### Exercise description
Would you output all the lines below precisely as they stand, leaving each picture out?

(Exercise materials begins)

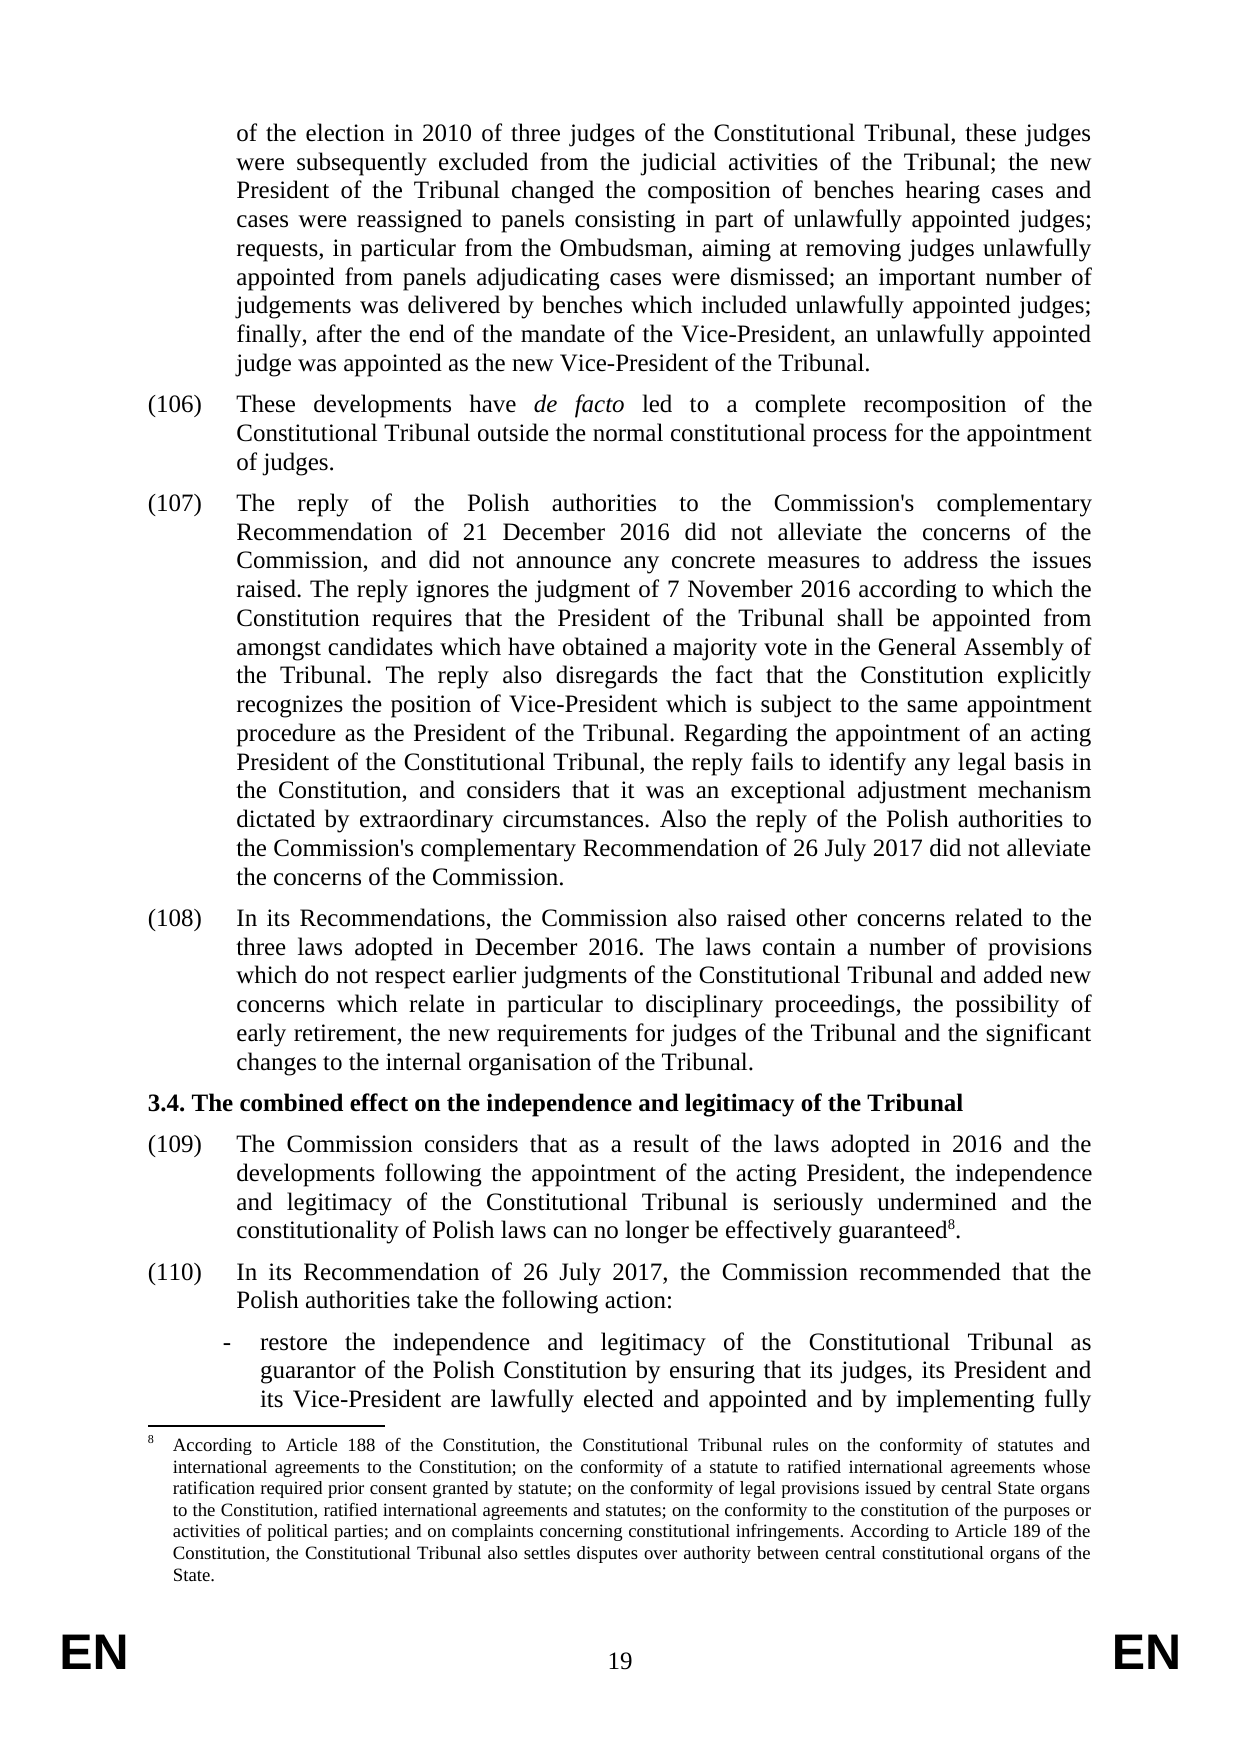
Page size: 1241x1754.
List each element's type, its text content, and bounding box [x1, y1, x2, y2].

list In its Recommendations, the Commission also raised other concerns related to the three laws adopted in December 2016. The laws contain a number of provisions which do not respect earlier judgments of the Constitutional Tribunal and added new concerns which relate in particular to disciplinary proceedings, the possibility of early retirement, the new requirements for judges of the Tribunal and the significant changes to the internal organisation of the Tribunal. [148, 903, 1093, 1076]
list The reply of the Polish authorities to the Commission's complementary Recommendation of 21 December 2016 did not alleviate the concerns of the Commission, and did not announce any concrete measures to address the issues raised. The reply ignores the judgment of 7 November 2016 according to which the Constitution requires that the President of the Tribunal shall be appointed from amongst candidates which have obtained a majority vote in the General Assembly of the Tribunal. The reply also disregards the fact that the Constitution explicitly recognizes the position of Vice-President which is subject to the same appointment procedure as the President of the Tribunal. Regarding the appointment of an acting President of the Constitutional Tribunal, the reply fails to identify any legal basis in the Constitution, and considers that it was an exceptional adjustment mechanism dictated by extraordinary circumstances. Also the reply of the Polish authorities to the Commission's complementary Recommendation of 26 July 2017 did not alleviate the concerns of the Commission. [148, 488, 1093, 891]
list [148, 118, 1093, 377]
list The Commission considers that as a result of the laws adopted in 2016 and the developments following the appointment of the acting President, the independence and legitimacy of the Constitutional Tribunal is seriously undermined and the constitutionality of Polish laws can no longer be effectively guaranteed. [148, 1129, 1093, 1244]
list These developments have de facto led to a complete recomposition of the Constitutional Tribunal outside the normal constitutional process for the appointment of judges. [148, 389, 1093, 476]
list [223, 1327, 1093, 1413]
subtitle 3.4. The combined effect on the independence and legitimacy of the Tribunal [148, 1088, 1093, 1117]
list In its Recommendation of 26 July 2017, the Commission recommended that the Polish authorities take the following action: [148, 1257, 1093, 1314]
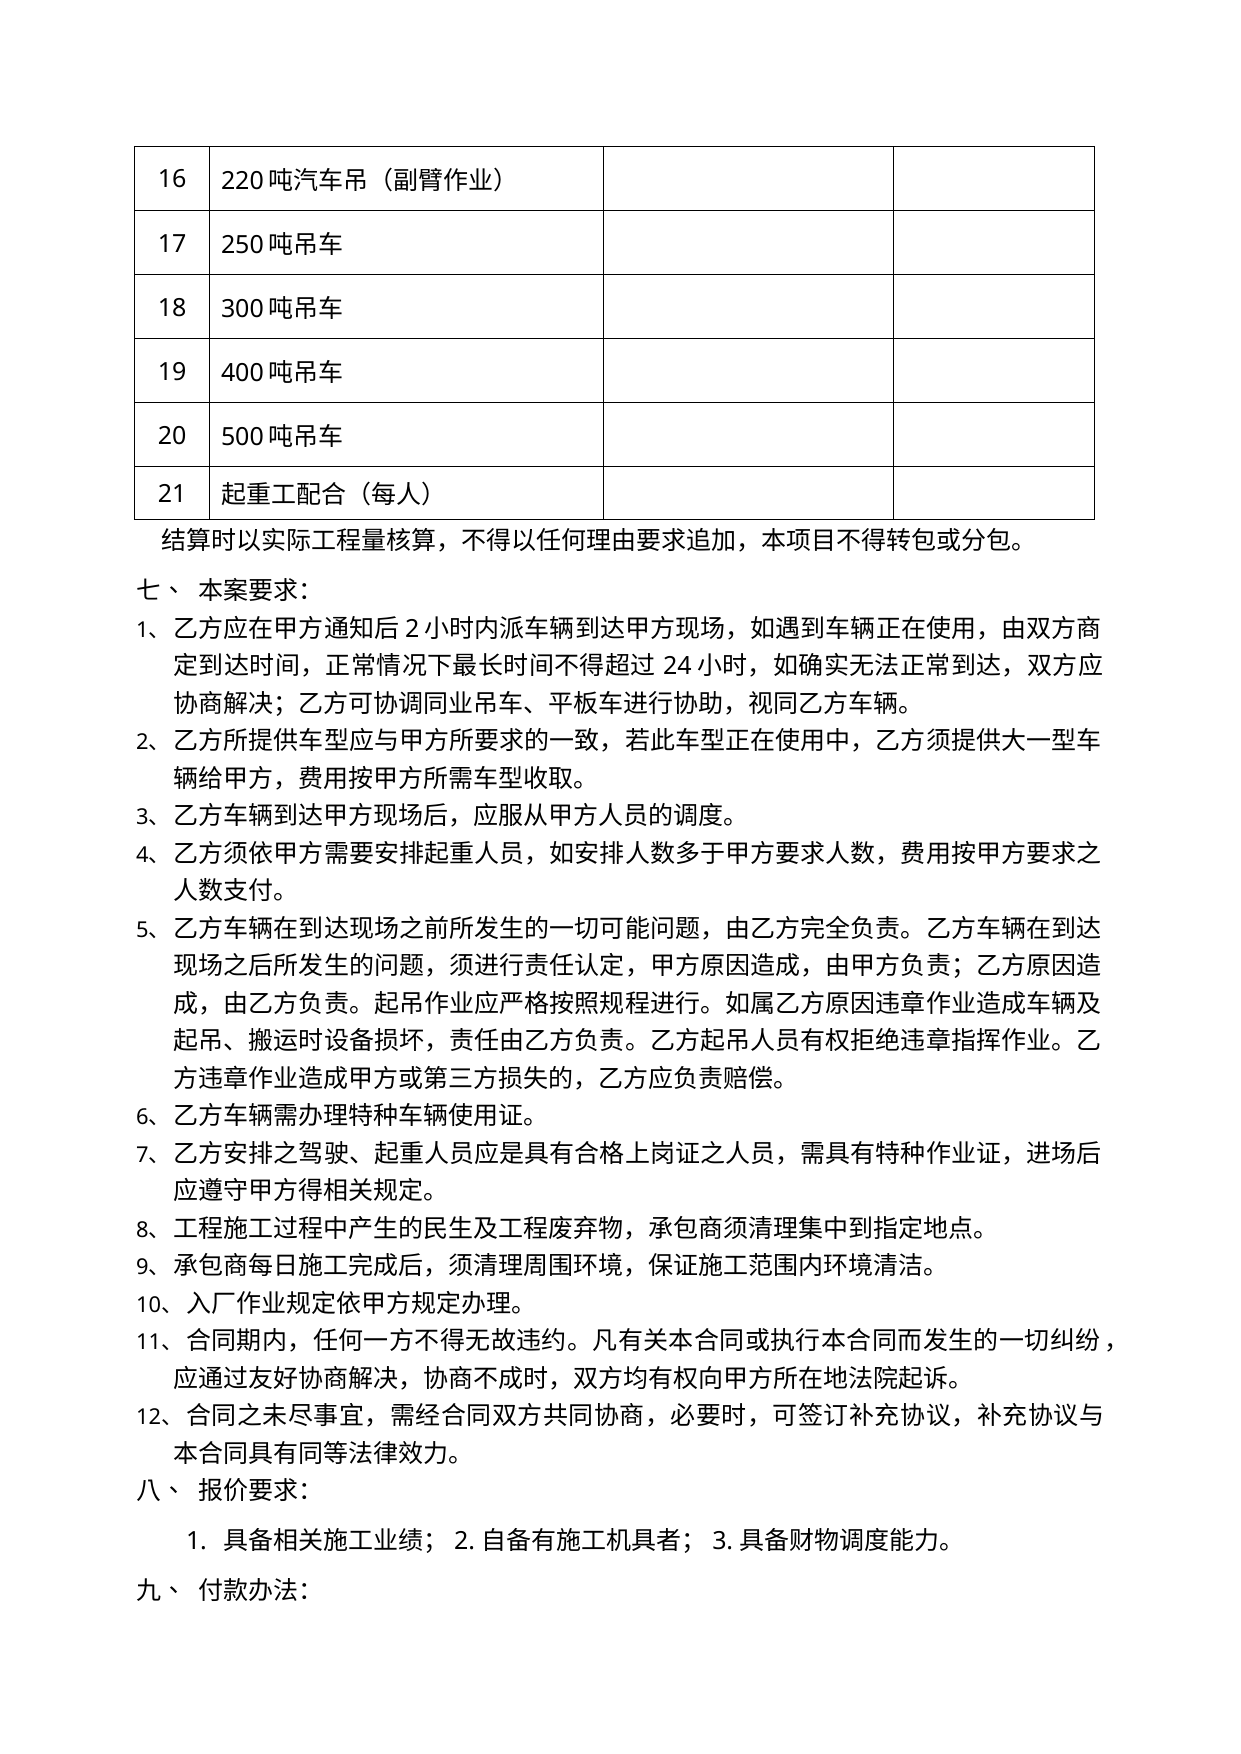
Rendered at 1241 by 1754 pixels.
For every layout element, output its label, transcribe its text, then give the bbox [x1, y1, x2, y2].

list 乙方安排之驾驶、起重人员应是具有合格上岗证之人员，需具有特种作业证，进场后应遵守甲方得相关规定。 [136, 1133, 1104, 1208]
list 乙方应在甲方通知后2小时内派车辆到达甲方现场，如遇到车辆正在使用，由双方商定到达时间，正常情况下最长时间不得超过24小时，如确实无法正常到达，双方应协商解决；乙方可协调同业吊车、平板车进行协助，视同乙方车辆。 [136, 608, 1104, 720]
table_cell [604, 403, 893, 466]
table_cell 220吨汽车吊（副臂作业） [210, 147, 603, 210]
list 入厂作业规定依甲方规定办理。 [136, 1283, 1104, 1320]
table_cell [604, 467, 893, 519]
list 乙方所提供车型应与甲方所要求的一致，若此车型正在使用中，乙方须提供大一型车辆给甲方，费用按甲方所需车型收取。 [136, 720, 1104, 795]
list 付款办法： [136, 1570, 1104, 1608]
table_cell 19 [135, 339, 209, 402]
table_cell [604, 339, 893, 402]
table_cell 21 [135, 467, 209, 519]
table_cell [894, 147, 1094, 210]
text 结算时以实际工程量核算，不得以任何理由要求追加，本项目不得转包或分包。 [136, 520, 1104, 558]
table_cell 300吨吊车 [210, 275, 603, 338]
list 承包商每日施工完成后，须清理周围环境，保证施工范围内环境清洁。 [136, 1245, 1104, 1283]
table_cell 16 [135, 147, 209, 210]
list 合同之未尽事宜，需经合同双方共同协商，必要时，可签订补充协议，补充协议与本合同具有同等法律效力。 [136, 1395, 1104, 1470]
table_cell [894, 339, 1094, 402]
table_cell 400吨吊车 [210, 339, 603, 402]
list 工程施工过程中产生的民生及工程废弃物，承包商须清理集中到指定地点。 [136, 1208, 1104, 1245]
list 乙方须依甲方需要安排起重人员，如安排人数多于甲方要求人数，费用按甲方要求之人数支付。 [136, 833, 1104, 908]
table_cell [894, 211, 1094, 274]
table_cell 17 [135, 211, 209, 274]
list 具备相关施工业绩； 2. 自备有施工机具者； 3. 具备财物调度能力。 [186, 1520, 1104, 1558]
table_cell 20 [135, 403, 209, 466]
table_cell [894, 275, 1094, 338]
list 报价要求： [136, 1470, 1104, 1508]
table_cell 起重工配合（每人） [210, 467, 603, 519]
list 乙方车辆在到达现场之前所发生的一切可能问题，由乙方完全负责。乙方车辆在到达现场之后所发生的问题，须进行责任认定，甲方原因造成，由甲方负责；乙方原因造成，由乙方负责。起吊作业应严格按照规程进行。如属乙方原因违章作业造成车辆及起吊、搬运时设备损坏，责任由乙方负责。乙方起吊人员有权拒绝违章指挥作业。乙方违章作业造成甲方或第三方损失的，乙方应负责赔偿。 [136, 908, 1104, 1095]
table_cell 250吨吊车 [210, 211, 603, 274]
table_cell 500吨吊车 [210, 403, 603, 466]
table_cell [894, 403, 1094, 466]
list 合同期内，任何一方不得无故违约。凡有关本合同或执行本合同而发生的一切纠纷，应通过友好协商解决，协商不成时，双方均有权向甲方所在地法院起诉。 [136, 1320, 1104, 1395]
table_cell 18 [135, 275, 209, 338]
list 乙方车辆到达甲方现场后，应服从甲方人员的调度。 [136, 795, 1104, 833]
table_cell [604, 275, 893, 338]
table_cell [894, 467, 1094, 519]
table_cell [604, 147, 893, 210]
table_cell [604, 211, 893, 274]
list 本案要求： [136, 570, 1104, 608]
list 乙方车辆需办理特种车辆使用证。 [136, 1095, 1104, 1133]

(Exercise materials ends)

### Response box
Page size: 1241x1754.
List each element's type, its text content, and bounding box [x1, y1, x2, y2].

list In its Recommendations, the Commission also raised other concerns related to the three laws adopted in December 2016. The laws contain a number of provisions which do not respect earlier judgments of the Constitutional Tribunal and added new concerns which relate in particular to disciplinary proceedings, the possibility of early retirement, the new requirements for judges of the Tribunal and the significant changes to the internal organisation of the Tribunal. [148, 903, 1093, 1076]
list The reply of the Polish authorities to the Commission's complementary Recommendation of 21 December 2016 did not alleviate the concerns of the Commission, and did not announce any concrete measures to address the issues raised. The reply ignores the judgment of 7 November 2016 according to which the Constitution requires that the President of the Tribunal shall be appointed from amongst candidates which have obtained a majority vote in the General Assembly of the Tribunal. The reply also disregards the fact that the Constitution explicitly recognizes the position of Vice-President which is subject to the same appointment procedure as the President of the Tribunal. Regarding the appointment of an acting President of the Constitutional Tribunal, the reply fails to identify any legal basis in the Constitution, and considers that it was an exceptional adjustment mechanism dictated by extraordinary circumstances. Also the reply of the Polish authorities to the Commission's complementary Recommendation of 26 July 2017 did not alleviate the concerns of the Commission. [148, 488, 1093, 891]
list [148, 118, 1093, 377]
list The Commission considers that as a result of the laws adopted in 2016 and the developments following the appointment of the acting President, the independence and legitimacy of the Constitutional Tribunal is seriously undermined and the constitutionality of Polish laws can no longer be effectively guaranteed. [148, 1129, 1093, 1244]
list These developments have de facto led to a complete recomposition of the Constitutional Tribunal outside the normal constitutional process for the appointment of judges. [148, 389, 1093, 476]
list [223, 1327, 1093, 1413]
subtitle 3.4. The combined effect on the independence and legitimacy of the Tribunal [148, 1088, 1093, 1117]
list In its Recommendation of 26 July 2017, the Commission recommended that the Polish authorities take the following action: [148, 1257, 1093, 1314]
Rendered at 1241 by 1754 pixels.
For every layout element, output its label, transcribe its text, then give the bbox [x1, y1, x2, y2].

list 乙方安排之驾驶、起重人员应是具有合格上岗证之人员，需具有特种作业证，进场后应遵守甲方得相关规定。 [136, 1133, 1104, 1208]
list 乙方应在甲方通知后2小时内派车辆到达甲方现场，如遇到车辆正在使用，由双方商定到达时间，正常情况下最长时间不得超过24小时，如确实无法正常到达，双方应协商解决；乙方可协调同业吊车、平板车进行协助，视同乙方车辆。 [136, 608, 1104, 720]
table_cell [604, 403, 893, 466]
table_cell 220吨汽车吊（副臂作业） [210, 147, 603, 210]
list 入厂作业规定依甲方规定办理。 [136, 1283, 1104, 1320]
table_cell [604, 467, 893, 519]
list 乙方所提供车型应与甲方所要求的一致，若此车型正在使用中，乙方须提供大一型车辆给甲方，费用按甲方所需车型收取。 [136, 720, 1104, 795]
list 付款办法： [136, 1570, 1104, 1608]
table_cell 19 [135, 339, 209, 402]
table_cell [604, 339, 893, 402]
table_cell 21 [135, 467, 209, 519]
table_cell [894, 147, 1094, 210]
text 结算时以实际工程量核算，不得以任何理由要求追加，本项目不得转包或分包。 [136, 520, 1104, 558]
table_cell 300吨吊车 [210, 275, 603, 338]
list 承包商每日施工完成后，须清理周围环境，保证施工范围内环境清洁。 [136, 1245, 1104, 1283]
table_cell 16 [135, 147, 209, 210]
list 合同之未尽事宜，需经合同双方共同协商，必要时，可签订补充协议，补充协议与本合同具有同等法律效力。 [136, 1395, 1104, 1470]
table_cell [894, 339, 1094, 402]
table_cell 400吨吊车 [210, 339, 603, 402]
list 工程施工过程中产生的民生及工程废弃物，承包商须清理集中到指定地点。 [136, 1208, 1104, 1245]
list 乙方须依甲方需要安排起重人员，如安排人数多于甲方要求人数，费用按甲方要求之人数支付。 [136, 833, 1104, 908]
table_cell [894, 211, 1094, 274]
table_cell 17 [135, 211, 209, 274]
list 具备相关施工业绩； 2. 自备有施工机具者； 3. 具备财物调度能力。 [186, 1520, 1104, 1558]
table_cell 20 [135, 403, 209, 466]
table_cell [894, 275, 1094, 338]
list 报价要求： [136, 1470, 1104, 1508]
table_cell 起重工配合（每人） [210, 467, 603, 519]
list 乙方车辆在到达现场之前所发生的一切可能问题，由乙方完全负责。乙方车辆在到达现场之后所发生的问题，须进行责任认定，甲方原因造成，由甲方负责；乙方原因造成，由乙方负责。起吊作业应严格按照规程进行。如属乙方原因违章作业造成车辆及起吊、搬运时设备损坏，责任由乙方负责。乙方起吊人员有权拒绝违章指挥作业。乙方违章作业造成甲方或第三方损失的，乙方应负责赔偿。 [136, 908, 1104, 1095]
table_cell 250吨吊车 [210, 211, 603, 274]
table_cell 500吨吊车 [210, 403, 603, 466]
table_cell [894, 403, 1094, 466]
list 合同期内，任何一方不得无故违约。凡有关本合同或执行本合同而发生的一切纠纷，应通过友好协商解决，协商不成时，双方均有权向甲方所在地法院起诉。 [136, 1320, 1104, 1395]
table_cell 18 [135, 275, 209, 338]
list 乙方车辆到达甲方现场后，应服从甲方人员的调度。 [136, 795, 1104, 833]
table_cell [604, 275, 893, 338]
table_cell [894, 467, 1094, 519]
table_cell [604, 147, 893, 210]
table_cell [604, 211, 893, 274]
list 本案要求： [136, 570, 1104, 608]
list 乙方车辆需办理特种车辆使用证。 [136, 1095, 1104, 1133]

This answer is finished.